SIAM Commercial Bank’s (SCB) economic research unit has whittled back its expectations for the country’s economic growth this year to 3.6 per cent as the US-China trade war keeps exports under pressure.
The bank’s Economic Intelligence Centre (EIC) in January forecast 3.8 per cent growth for 2019, but the growing impact of the trade conflict prompted the revision, said Yunyong Thaicharoen, first executive vice president and head of the EIC, who also cited tightening global financial conditions.
Yunyong was speaking yesterday at a press conference held each quarter by the EIC on the economic direction of Thailand.

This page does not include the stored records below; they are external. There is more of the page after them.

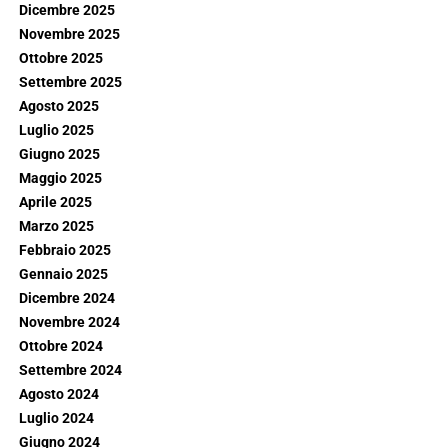
Dicembre 2025
Novembre 2025
Ottobre 2025
Settembre 2025
Agosto 2025
Luglio 2025
Giugno 2025
Maggio 2025
Aprile 2025
Marzo 2025
Febbraio 2025
Gennaio 2025
Dicembre 2024
Novembre 2024
Ottobre 2024
Settembre 2024
Agosto 2024
Luglio 2024
Giugno 2024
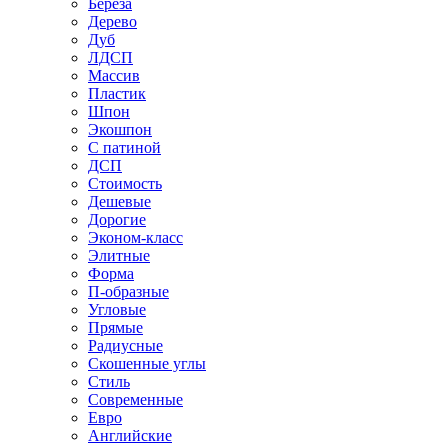
Береза
Дерево
Дуб
ЛДСП
Массив
Пластик
Шпон
Экошпон
С патиной
ДСП
Стоимость
Дешевые
Дорогие
Эконом-класс
Элитные
Форма
П-образные
Угловые
Прямые
Радиусные
Скошенные углы
Стиль
Современные
Евро
Английские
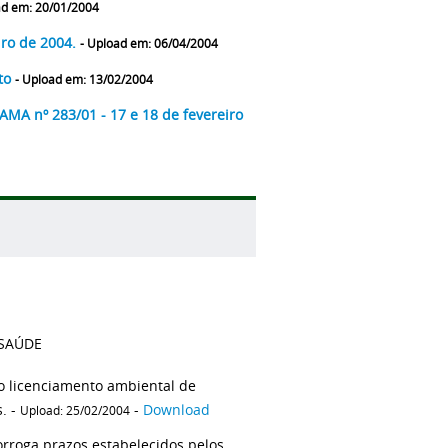
ad em: 20/01/2004
iro de 2004.
- Upload em: 06/04/2004
uto
- Upload em: 13/02/2004
AMA nº 283/01 - 17 e 18 de fevereiro
 SAÚDE
o licenciamento ambiental de
. -
-
Download
Upload: 25/02/2004
rroga prazos estabelecidos pelos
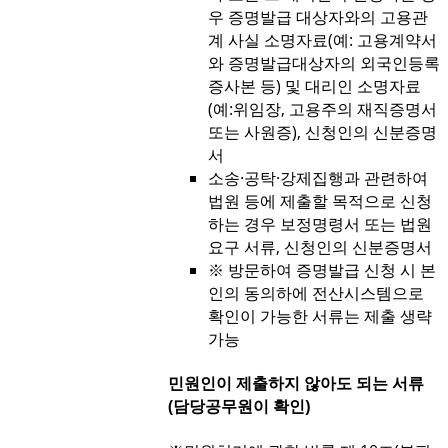
우 증명발급 대상자와의 고용관
계 사실 소명자료(예: 고용계약서
와 증명발급대상자의 외국인등록
증사본 등) 및 대리인 소명자료
(예:위임장, 고용주의 재직증명서
또는 사원증), 신청인의 신분증명
서
소송·공탁·강제집행과 관련하여
법원 등에 제출할 목적으로 신청
하는 경우 보정명령서 또는 법원
요구 서류, 신청인의 신분증명서
※ 방문하여 증명발급 신청 시 본
인의 동의하에 전산시스템으로
확인이 가능한 서류는 제출 생략
가능
민원인이 제출하지 않아도 되는 서류
(담당공무원이 확인)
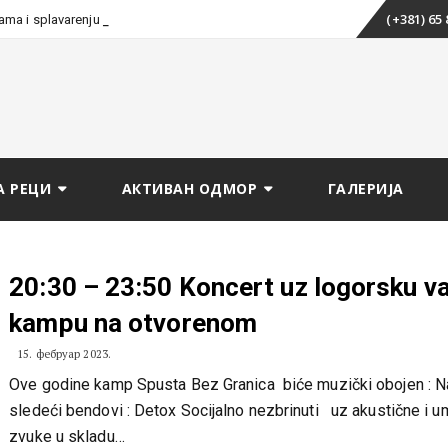
Skip
(+381) 65
tama i splavarenju
to
content
А РЕЦИ
АКТИВАН ОДМОР
ГАЛЕРИЈА
20:30 – 23:50 Koncert uz logorsku va
kampu na otvorenom
15. фебруар 2023.
Ove godine kamp Spusta Bez Granica biće muzički obojen : N
sledeći bendovi : Detox Socijalno nezbrinuti uz akustične i 
zvuke u skladu…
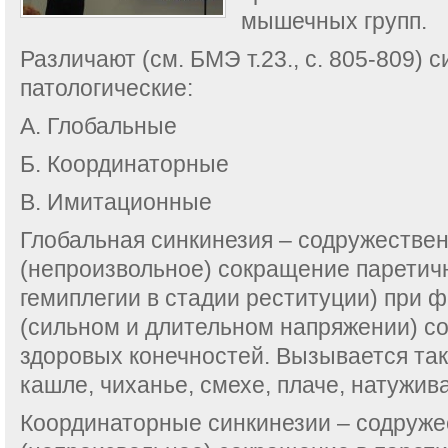
мышечных групп.
Различают (см. БМЭ т.23., с. 805-809) 
патологические:
А. Глобальные
Б. Координаторные
В. Имитационные
Глобальная синкинезия – содружестве
(непроизвольное) сокращение паретич
гемиплегии в стадии реституции) при
(сильном и длительном напряжении) 
здоровых конечностей. Вызывается так
кашле, чиханье, смехе, плаче, натужив
Координаторные синкинезии – содруж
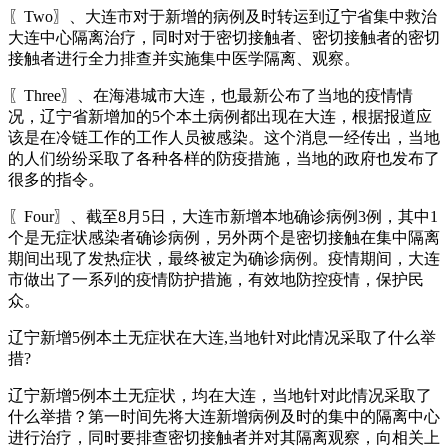
〖Two〗、大连市对于新增的病例及时转运到辽宁省集中救治
大连中心隔离治疗，同时对于密切接触者、密切接触者的密切
接触者进行全力排查并实施集中医学隔离、观察。
〖Three〗、在海港城市大连，也最新公布了当地的疫情情
况，辽宁省新增加的5个本土病例都出现在大连，根据报道应
该是在冷链工作的工作人员被感染。这个消息一经传出，当地
的人们纷纷采取了各种各样的防疫措施，当地的政府也发布了
很多的指令。
〖Four〗、截至8月5日，大连市新增本地确诊病例3例，其中1
个是无症状感染者确诊病例，另外两个是密切接触在集中隔离
期间出现了发热症状，最终被定为确诊病例。疫情期间，大连
市做出了一系列的疫情防护措施，有效地防控疫情，保护民
众。
辽宁新增5例本土无症状在大连,当地针对此情况采取了什么举
措?
辽宁新增5例本土无症状，均在大连，当地针对此情况采取了
什么举措？第一时间先将大连新增病例及时的集中的隔离中心
进行治疗，同时要排查密切接触者并对其隔离观察，向相关上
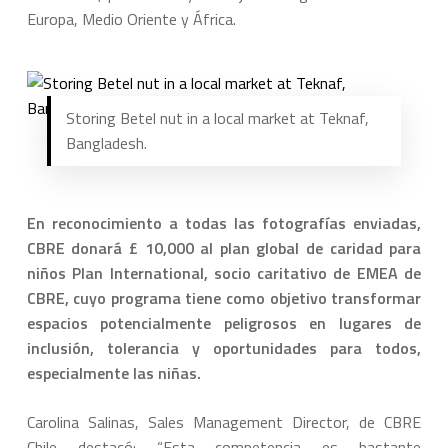
Europa, Medio Oriente y África.
Storing Betel nut in a local market at Teknaf,
Bangladesh.
En reconocimiento a todas las fotografías enviadas,
CBRE donará £ 10,000 al plan global de caridad para
niños Plan International, socio caritativo de EMEA de
CBRE, cuyo programa tiene como objetivo transformar
espacios potencialmente peligrosos en lugares de
inclusión, tolerancia y oportunidades para todos,
especialmente las niñas.
Carolina Salinas, Sales Management Director, de CBRE
Chile destacó: “Esta competencia es bastante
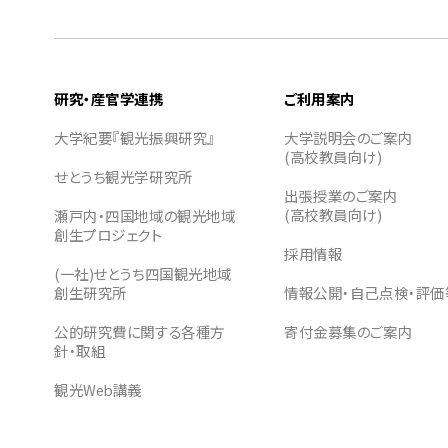
研究・産官学連携
ご利用案内
大学紀要『観光振興研究』
大学説明会のご案内
(高校教員向け)
せとうち観光学研究所
出張授業のご案内
(高校教員向け)
瀬戸内・四国地域の観光地域
創生プロジェクト
採用情報
(一社)せとうち四国観光地域
創生研究所
情報公開・自己点検・評価
公的研究費に関する各種方
寄付金募集のご案内
針・取組
観光Web講義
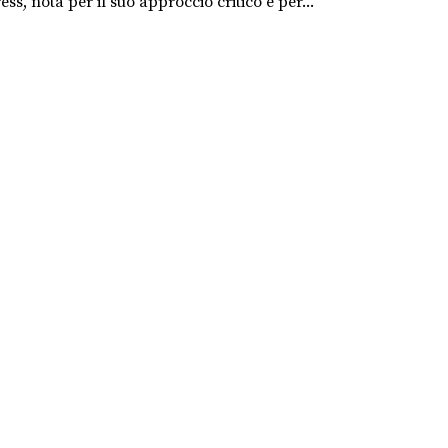
s, nota per il suo approccio critico e per...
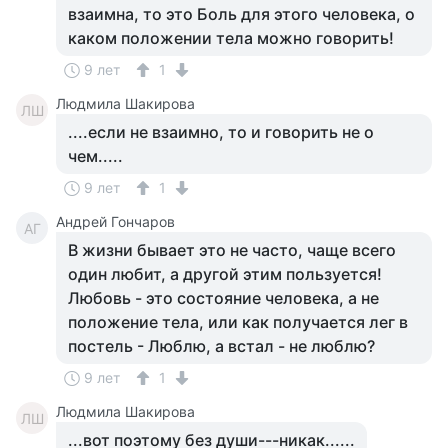
взаимна, то это Боль для этого человека, о
каком положении тела можно говорить!
9 лет
1
Людмила Шакирова
ЛШ
....если не взаимно, то и говорить не о
чем.....
9 лет
1
Андрей Гончаров
АГ
В жизни бывает это не часто, чаще всего
один любит, а другой этим пользуется!
Любовь - это состояние человека, а не
положение тела, или как получается лег в
постель - Люблю, а встал - не люблю?
9 лет
1
Людмила Шакирова
ЛШ
...вот поэтому без души---никак......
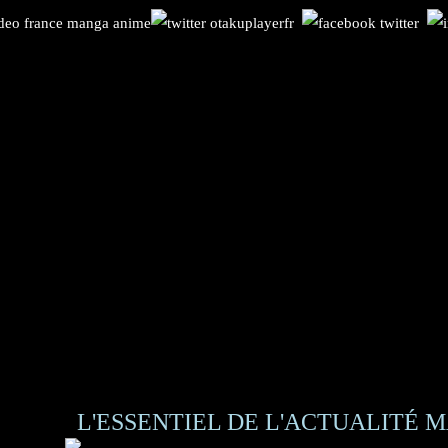
L'ESSENTIEL DE L'ACTUALITÉ M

As a result of the trade war, the EIC has cut its forecast for export growth to 2.7 per cent, from an earlier estimate of 3.4 per cent.
“Multiple meetings between US President Donald Trump and China’s Xi Jinping are set to occur throughout this year,” Yunyong said. “Although we expect China to meet some of President Trump's demands, such as increasing imports of US goods to China and being more strict on intellectual property, the trade war is ultimately not about the US's trade deficit with China. Instead, it is a competition between the two superpowers to advance their technological influence in the word.”
For this reason, Yunyong said he believes the superpower trade dispute will not come to a conclusion at a foreseeable date, making it a long-term problem for the Thai economy, which is integrated into the supply chain of goods affected by the tariffs each country has imposed on the other.
Private investment is also predicted to decelerate from the end of last year, with investor sentiment affected by factors such as the trade war and Thailand's political uncertainty. The EIC predicts that private investment will grow by just 3.8 per cent, against 3.9 per cent expansion last year.
On Tuesday, the International Monetary Fund (IMF) cuts its forecast for global GDP growth from the 3.5 per cent forecast in January to 3.3 per cent.
“The global economy is expected to exhibit synchronised deceleration in growth, due to various factors such as the trade war and the impacts of the increase in interest rates by the US Federal Reserve back in 2018,” Yunyong said.
“Although the Feds have since signalled that they may not aggressively hike rates in 2019, the impacts of last year's increased interest rate on the global economy still persist to this day.”
As for Thailand, Yunyong predicts that the Bank of Thailand (BOT) will maintain its policy rate at 1.75 per cent throughout the year, given the internal and external risk factors facing the economy.
“Furthermore, the inflation level in the first two months has been at a low 0.7 per cent. We predict that the inflation level in 2019 will be 0.9 per cent on average. This low inflation level is another incentive for the BOT to maintain their policy rate,” he said.
Positive factors for economic growth in 2019 include increased public investment and a recovery under way in tourism.
Public investment is estimated to grow by 6.4 per cent in 2019 from last year’s meagre expansion of 3.3 per cent. This is largely due to the proposed public infrastructure projects, which are estimated at Bt760 billion this year, according to the EIC.
“Investment from both the public and private sectors will be the key economic driver in 2019,” Titanun Mallikamas, assistant governor of the central bank’s monetary group, said at a separate event yesterday.
The BOT estimates that this year, public investment will grow by 6.6 per cent and private investment by 5 per cent.
“As these projects throughout the country and in the Eastern Economic Corridor (EEC) are ongoing projects, they are unlikely to be disrupted by political uncertainty and potential instability in the upcoming months,” Yunyong said.
The tourism industry has started to recover from last year's slump. The EIC expects up to 40.7 million tourists to visit the Kingdom this year. As for the strengthening of the baht, the EIC expects the currency to remain strong throughout 2019, forecasting it will close the year at between Bt31 and Bt32 to the US dollar.
Given the baht’s strength, Titinan urges exporters to not only depend on price for competitiveness but focus more on the quality of their products to compete with Thailand's rivals in the Asean region.
Somkiat Tangkitvanich, president of the Thailand Development Research Institute (TDRI), said: “The government needs to facilitate investment from Thailand to foreign markets, especially in this region.
“This will benefit Thai investors in the long run and help weaken the baht, which will benefit exporters in the country.”